Nothing can compare to being able to just sit down with a teacher individually and have their undivided attention to work a problem out. That social interaction between teachers and students and students and their peers is vital to living a socially healthy existence and to create trust between a student and teacher. These bonds become critical when students approach their senior year and have to ask teachers for letters of recommendation. Important bonds such as those between student and teacher cannot be made via an impersonal phone call.

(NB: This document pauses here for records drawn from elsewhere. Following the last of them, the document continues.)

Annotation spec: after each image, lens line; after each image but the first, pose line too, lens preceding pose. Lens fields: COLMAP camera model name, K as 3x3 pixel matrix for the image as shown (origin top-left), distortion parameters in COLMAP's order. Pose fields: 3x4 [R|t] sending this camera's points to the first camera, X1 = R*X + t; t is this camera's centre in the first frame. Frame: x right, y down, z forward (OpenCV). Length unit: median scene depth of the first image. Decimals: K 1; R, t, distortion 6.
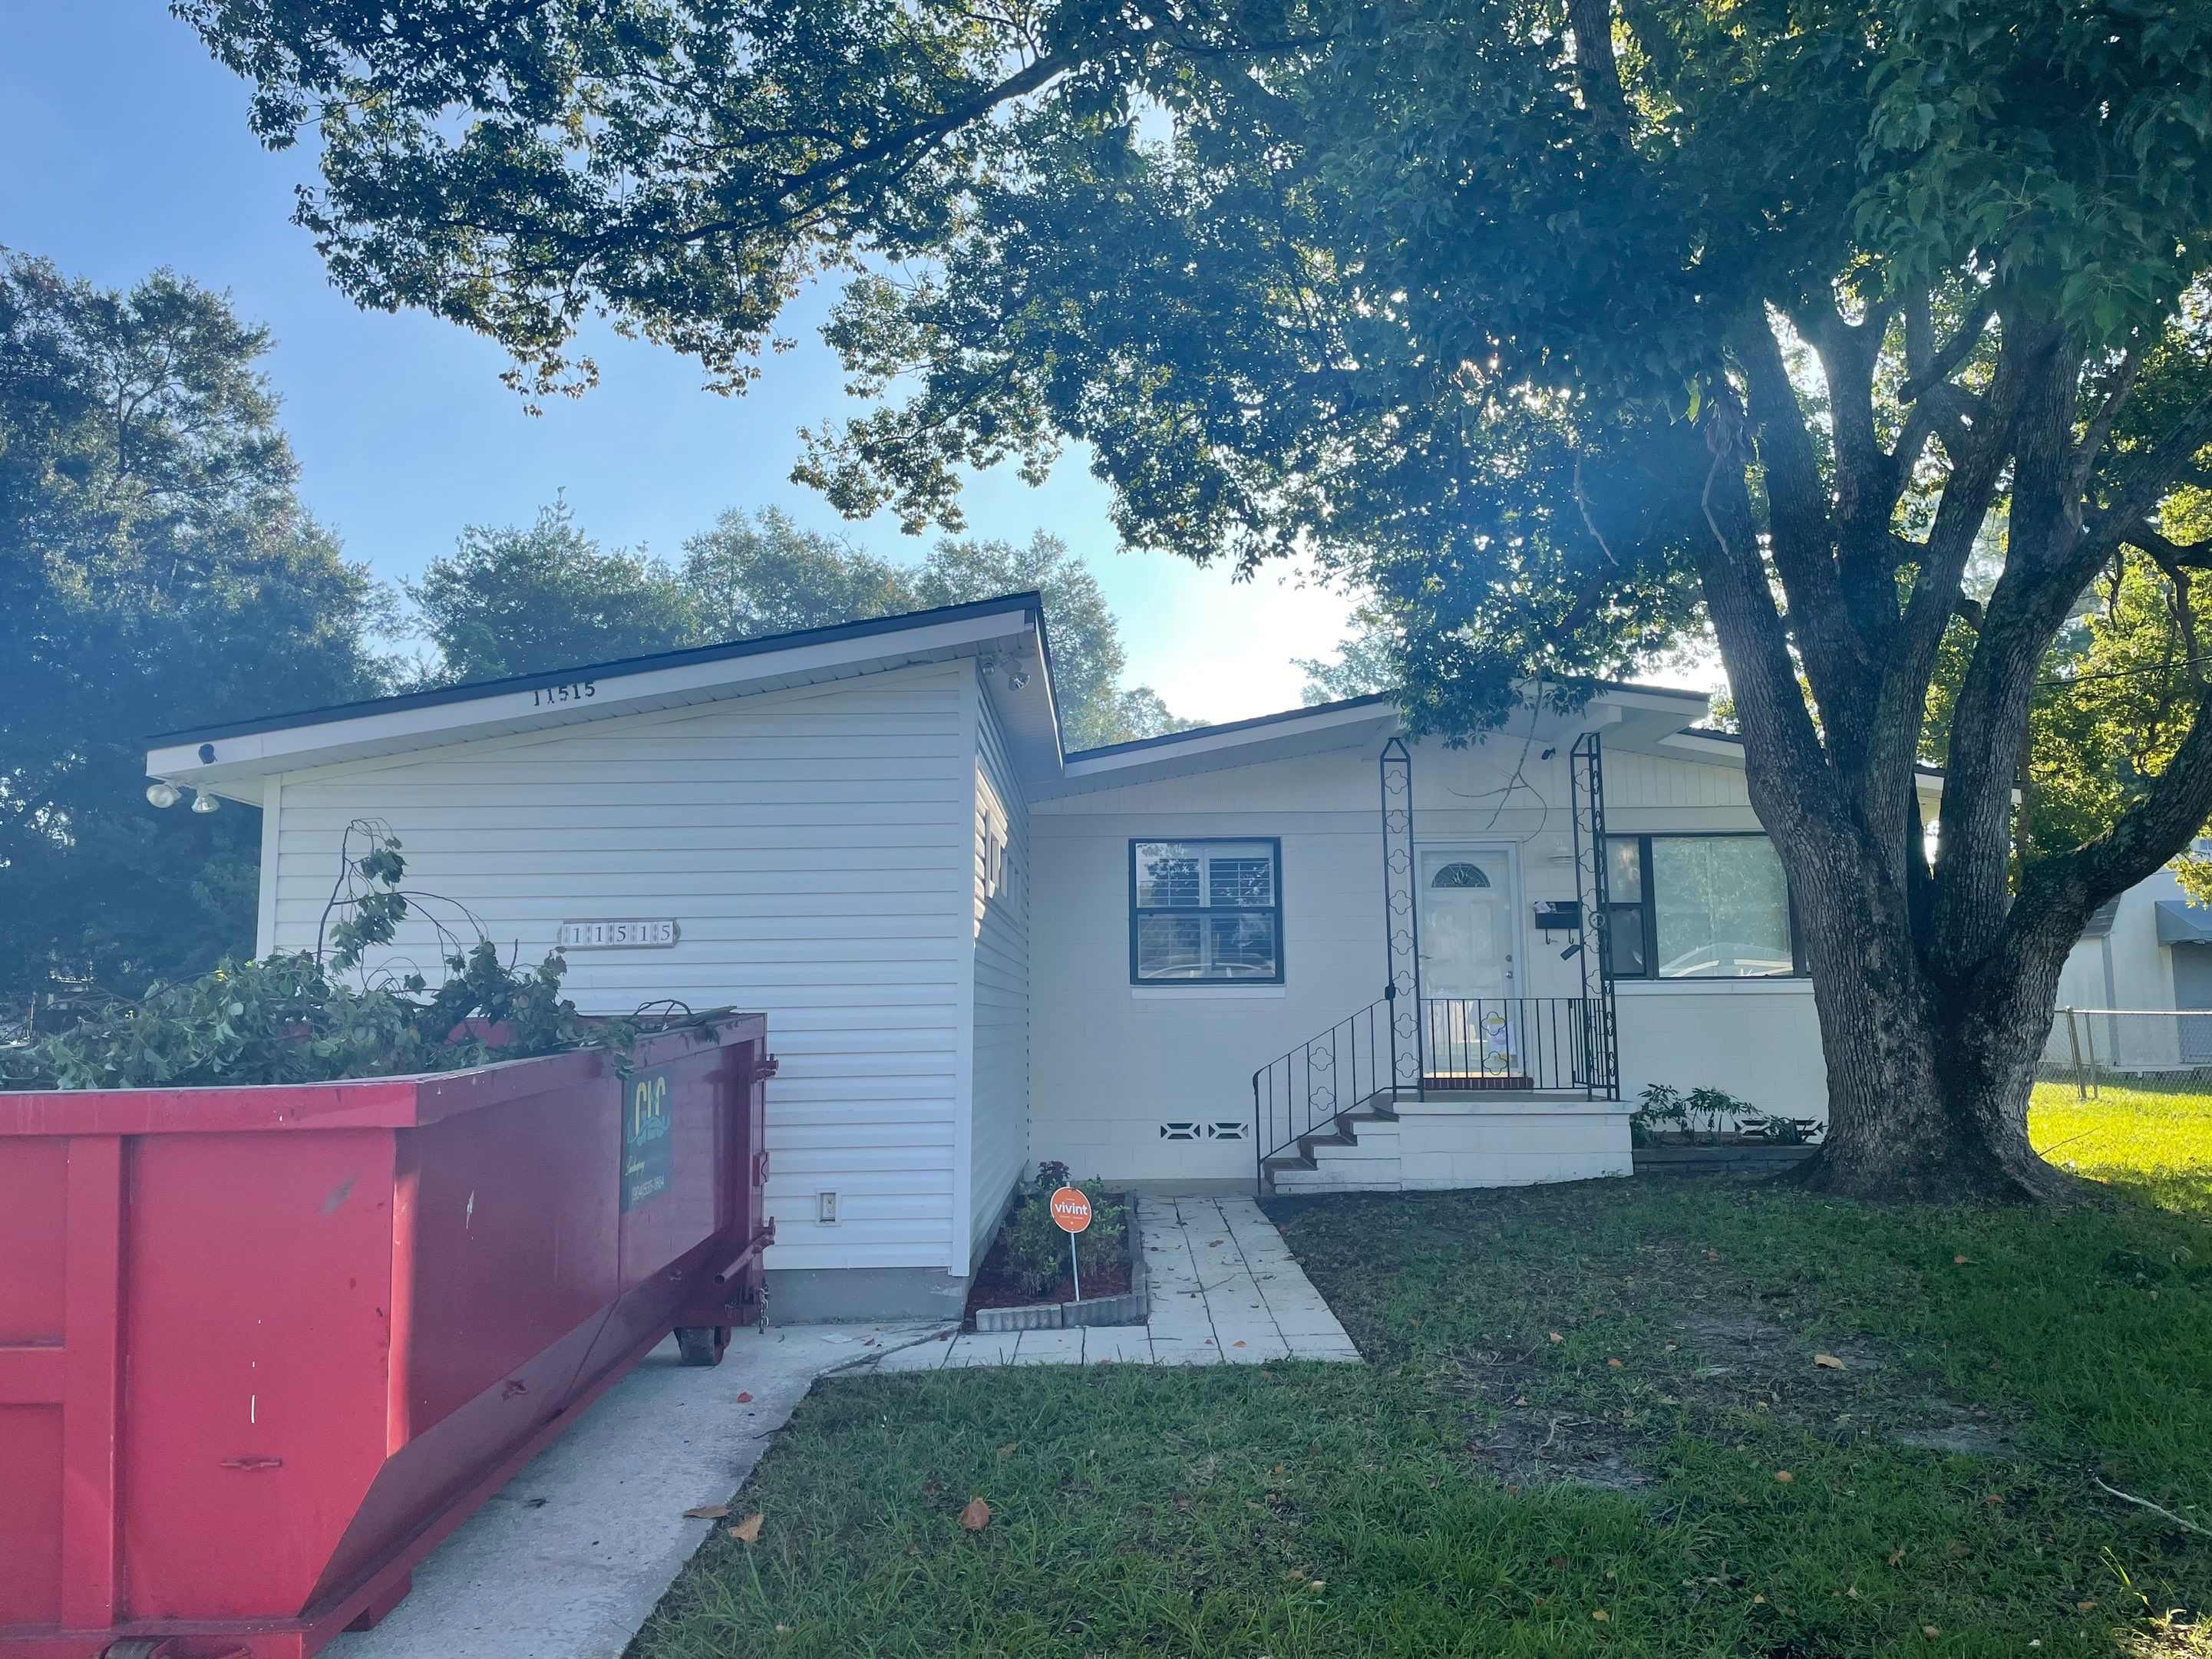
lens RADIAL K [[1720.2, 0, 1106.0], [0, 1720.2, 829.5], [0, 0, 1]] dist [0.003544, -0.001347]
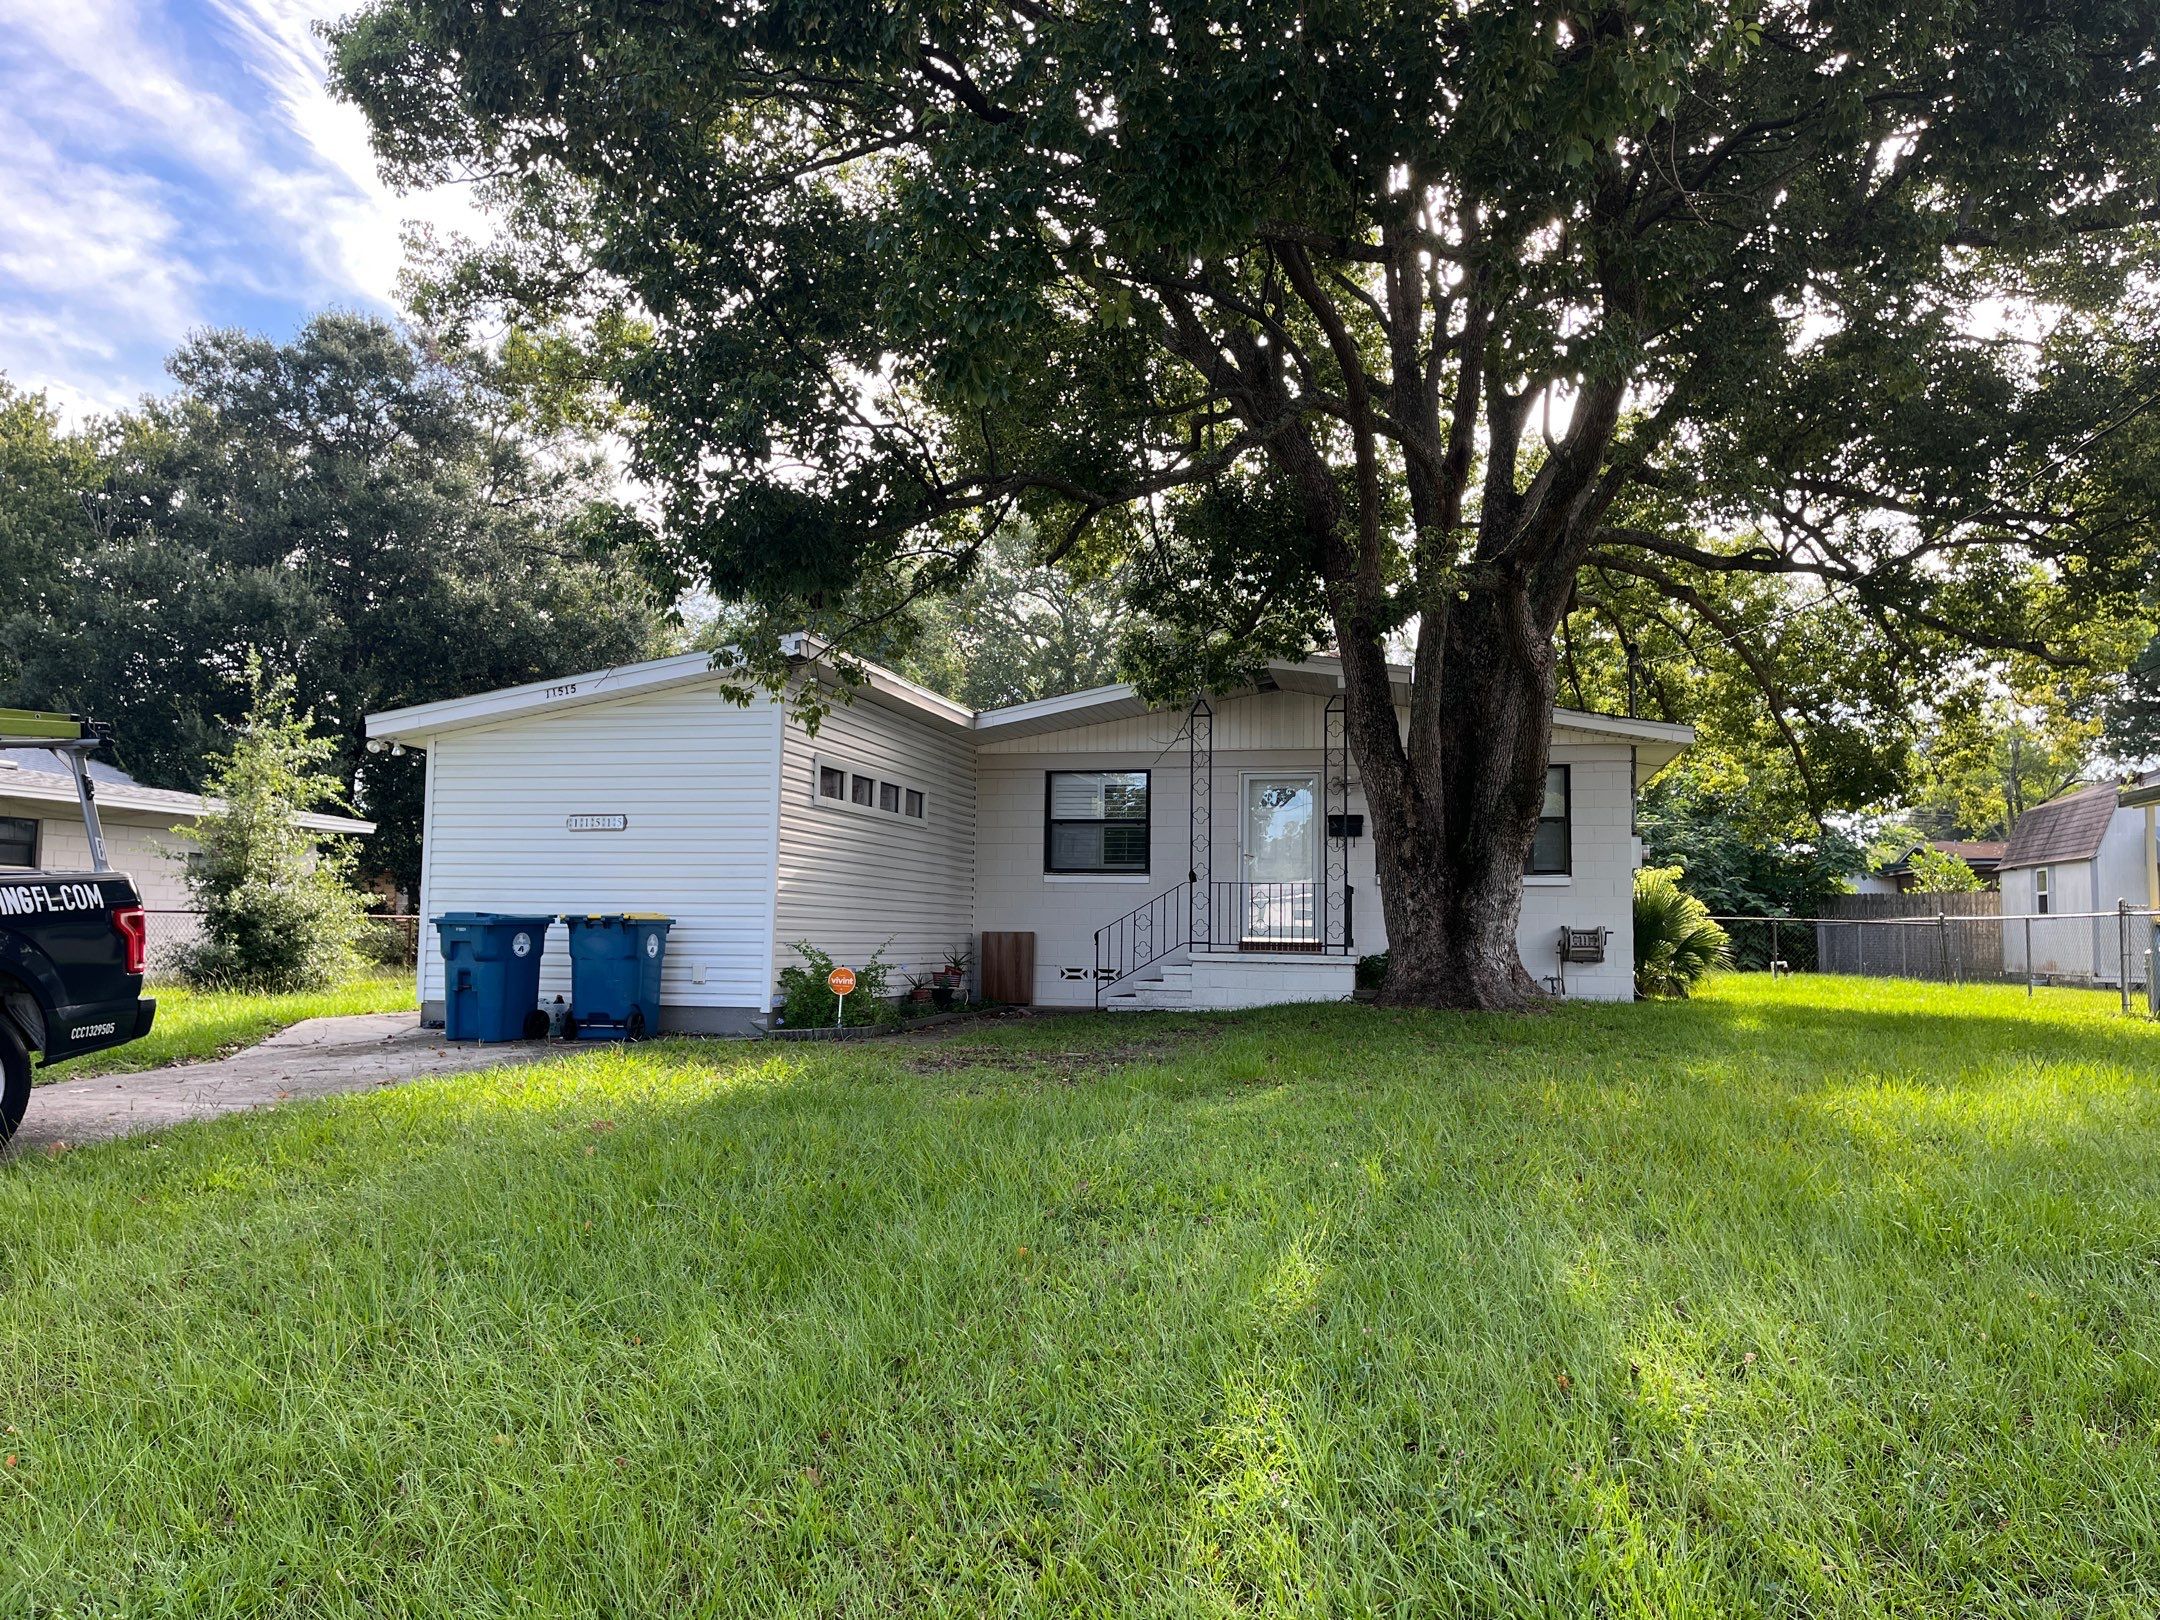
lens RADIAL K [[1680.0, 0, 1080.0], [0, 1680.0, 810.0], [0, 0, 1]] dist [0.003544, -0.001347]
pose [[0.975413, 0.006925, -0.220277, 0.382731], [-0.000425, 0.999563, 0.029541, -0.003325], [0.220385, -0.028721, 0.974990, -0.390584]]
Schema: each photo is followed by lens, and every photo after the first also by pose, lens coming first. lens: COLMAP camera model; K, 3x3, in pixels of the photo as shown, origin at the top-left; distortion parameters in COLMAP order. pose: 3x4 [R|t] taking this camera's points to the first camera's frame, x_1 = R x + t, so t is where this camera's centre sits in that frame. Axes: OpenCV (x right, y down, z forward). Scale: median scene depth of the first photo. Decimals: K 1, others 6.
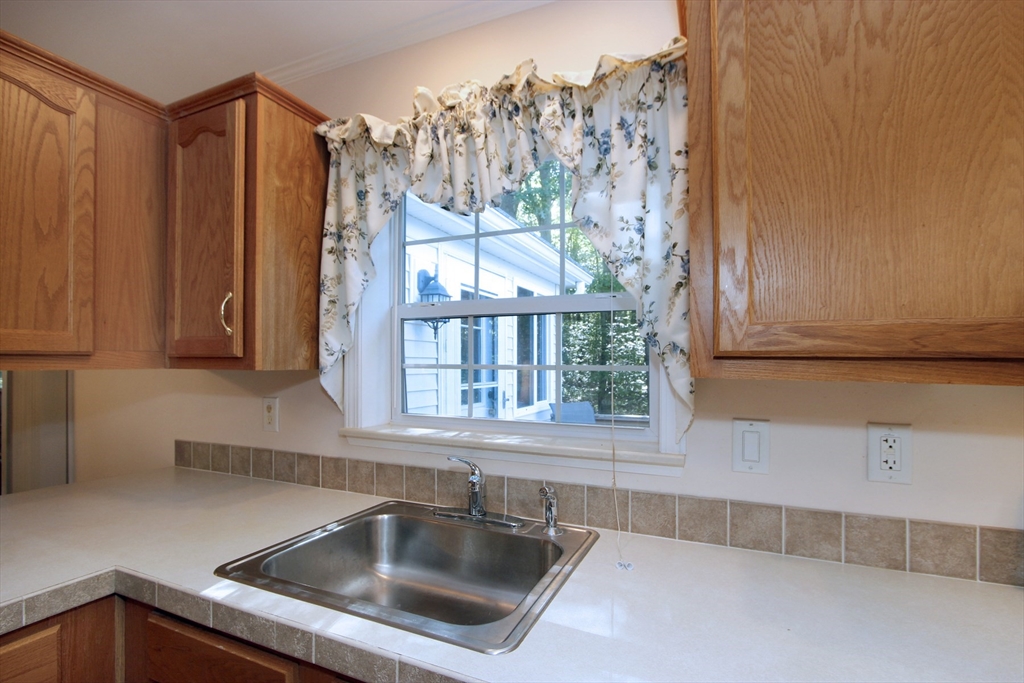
lens RADIAL K [[481.8, 0, 523.1], [0, 481.8, 360.3], [0, 0, 1]] dist [-0.021959, 0.004727]
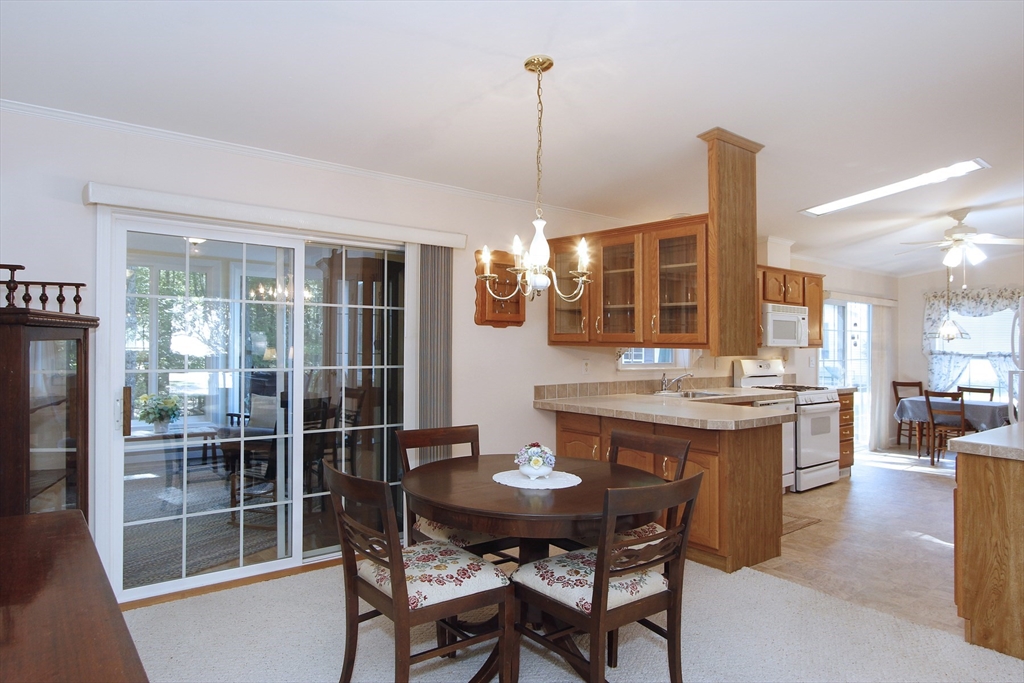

In all, physically going back to school too early is dangerous and is definitely not something to advocate for. However, distance learning is nothing compared to the in-classroom learning experience that students have come accustomed to over the years. There should never be a day where teachers are replaced with videos and robots, and desks replaced with computers.
There are elements to learning in person that are fundamental to growth as not just a student but as a person. For example, those students who need help from school counselors on a regular basis do not have that support. These in-person moments are vital to their growth.
“There are a lot more steps/barriers instead of the student being able to walk into our office or a support staff being able to pull a student out of class to talk to a student,” CHHS social worker Ms. Angela Schutta said. Students are not seeking support now or they don’t know where to seek the support or when support staff reaches out the student doesn’t respond back.”
When in school, students have the opportunity to socialize with their peers and grow personal relationships that help them bloom into the person they are. They learn social cues and the etiquette that is required in the real world as an adult. Social skills built in the classroom by in-class discussions and student presentations simply cannot be built as efficiently and as successfully over Zoom.
Students are meant to learn in person in a classroom, and at some point when we go back to in-classroom learning we should take a second to appreciate all of the opportunities and proper education a school building and a traditional in-person education brings to us.